Fast übersieht man sie in der Bochumer Innenstadt. Neben dem massigen Rathaus steht die Christuskirche etwas von der Straße zurückgesetzt, davor ist ein kleiner Platz, an dessen Rückseite sich der neugotische Glockenturm erhebt. Das eigentliche Kirchenschiff aber duckt sich dahinter fast weg. Seine etwas aus der Achse gekippte, niedrige Backsteinfassade mit dem kleinen Kupferportal wirkt unscheinbar.
Die Christuskirche ist ein Gotteshaus ohne Gemeinde, aber mit einem Pfarrer. Thomas Wessel hat mit Mut und Ideen ein kulturelles wie geistiges Zentrum geschaffen. Seine Kirche ist offen für verschiedenste Veranstaltungen, sie wurde schon als theatrales Gesamtkunstwerk inszeniert, bietet der Bochumer Stadtkantorei, dem ChorWerk Ruhr und erstklassigem Jazz Raum. Regelmäßig wird es außerdem laut, wenn Alternativ-, Wave- und Metal-Bands ihre Botschaft vom Altarraum herunter schmettern.
Basis für diese Nutzung findet Wessel direkt in der protestantischen Theologie, in der ein Gottesdienst dadurch geprägt sei, dass eine Gemeinde sich versammelt, um der Verkündung einer Botschaft zuzuhören. Die muss seiner Ansicht nach nicht von einem Pfarrer stammen, sondern kann auch genauso zu verstärkten Gitarren ins Mikro gegrölt werden. Peter Murphy und Ray Wilson haben hier schon gespielt, das slowenische Kunstkollektiv Laibach und die Mülheimer Horror-Jazzer »Bohren und der Club Of Gore«. Aber auch Ute Lemper, Konstantin Wecker und Bugge Wesseltoft. Sie alle mussten im Vertrag unterschreiben, dass Kreuz und Bibel gut sichtbar am Altar sind. Es bleibt ein Sakralraum.
War Egon Eiermann im Spiel?
So protestantisch zurückhaltend die Kirche nach außen ist, so spektakulär ist ihr Innenraum. Die Sichtbetondecke ist kristallin gefaltet und scheint durch eine Schattenfuge fast über den Backsteinwänden zu schweben. Durch die farbigen Fenster in den Seiten führt indirektes Licht auf den Altar hin. Dass die Christuskirche weltweit als Ikone des Nachkriegsarchitektur gilt, hängt auch mit einem Mythos zusammen: Der Architekt Dieter Oesterlen hatte sich entschieden, nur das kriegszerstörte Kirchenschiff abzureißen, den Turm jedoch als Mahnmal stehen zu lassen. Zeitgleich mit den Bauarbeiten war zwischen 1957 und 1959 Egon Eiermanns Ruhrkohlehaus in Essen entstanden. Es ist also durchaus möglich, dass er Oesterlens Bau kannte und nicht ausgeschlossen, dass sein Entwurf für die weitaus berühmtere Gedächtniskirche in Berlin auf der Idee Oesterlens basierte. Belegbar ist diese Vermutung allerdings nicht.

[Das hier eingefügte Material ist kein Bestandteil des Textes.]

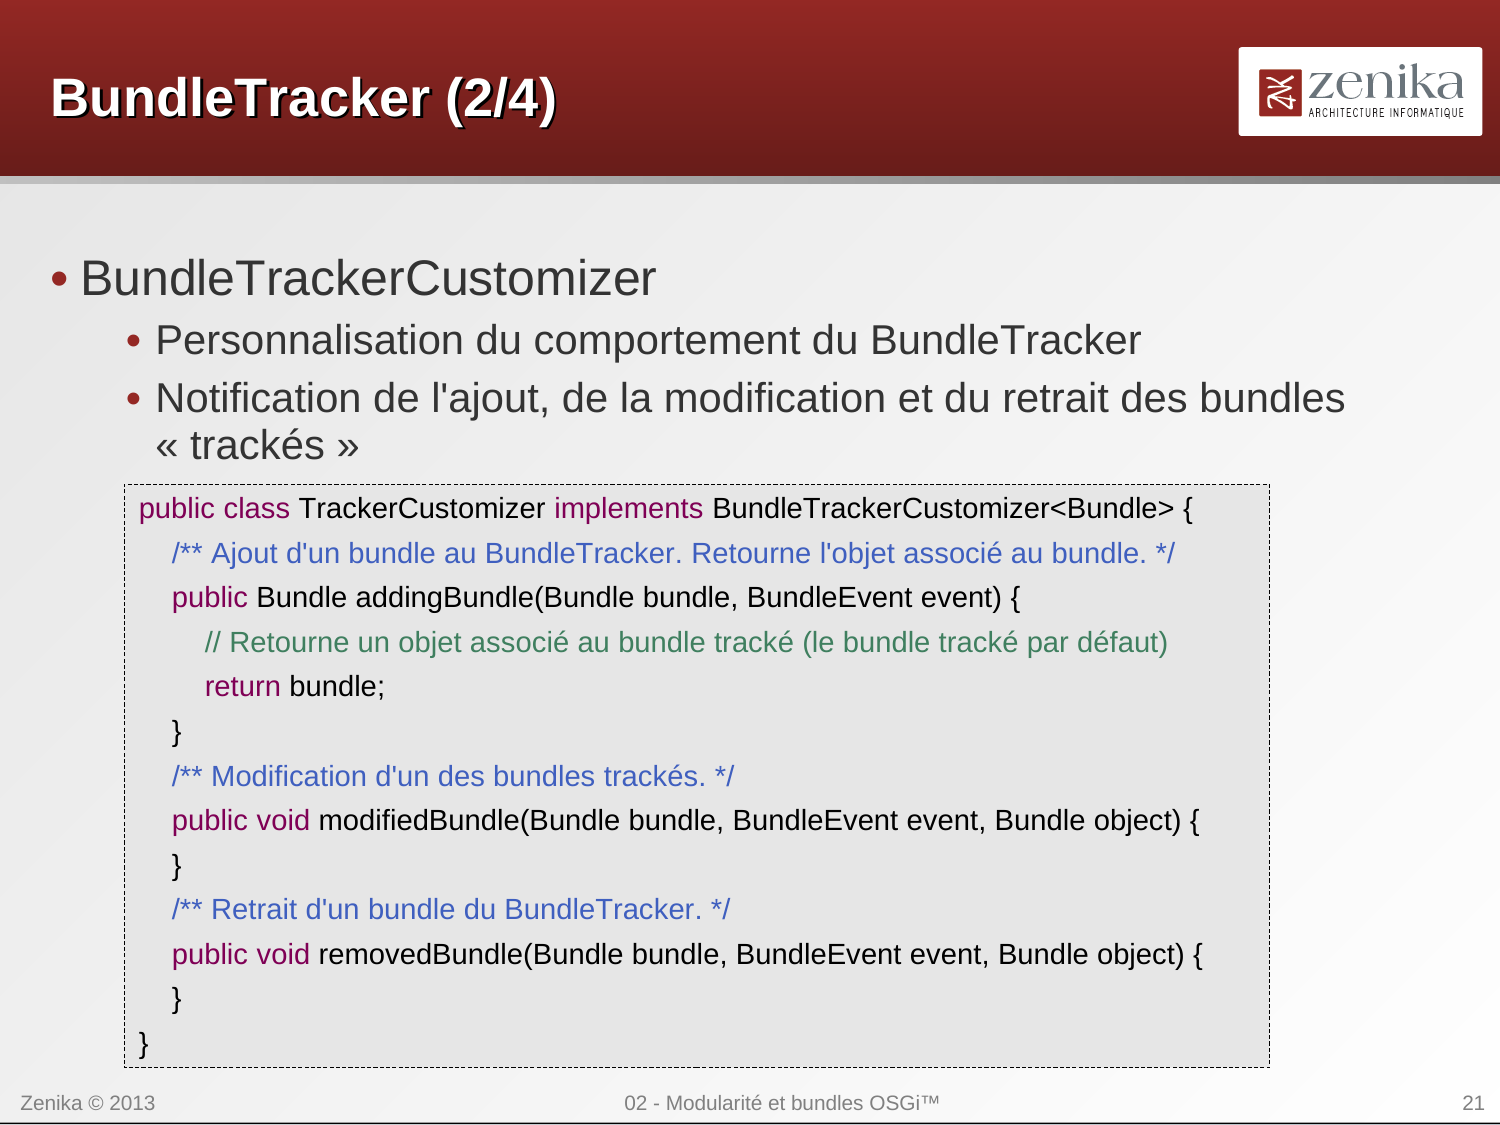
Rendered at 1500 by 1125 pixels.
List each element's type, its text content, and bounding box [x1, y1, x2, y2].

Seit 2015 ist die Christuskirche auch Teil eines Kunstwerkes. Im Turm befindet sich eine Gedenkhalle von 1931 für die im Ersten Weltkrieg gefallenen Bochumer –samt einer Liste der damaligen Feindstaaten. Ausgehend davon entwickelte der Konzeptkünstler Jochen Gerz den »Platz des europäischen Versprechens«. Auf seinem Boden sind in Steinplatten 14.726 Namen eingelassen. Von Menschen, die für Europa eintreten. Auch wenn ihre dazugehörigen Statements nicht öffentlich in einer Datenbank gespeichert sind, so bürgen die Namen von Prominenten und weniger Prominenten doch sichtbar für Frieden und ein Miteinander – wenige Meter von der revanchistischen Erinnerungskultur der 30er Jahre entfernt.
Und noch etwas macht die Christuskirche einzigartig: Ihre Glocken läuten nur an einem Tag im Jahr. Nicht an Weihnachten oder Ostern, sie rufen nicht zu einem Gottesdienst, sondern zum Gedenken. An jedem 11. September zwischen 14.46 und 15.03 Uhr sind sie zu hören. In genau der Zeit, in der die Flugzeuge in das World Trade Center in New York einschlugen. Als Erinnerung an die Opfer und zur Mahnung für jeden Menschen, gegen Terror einzustehen.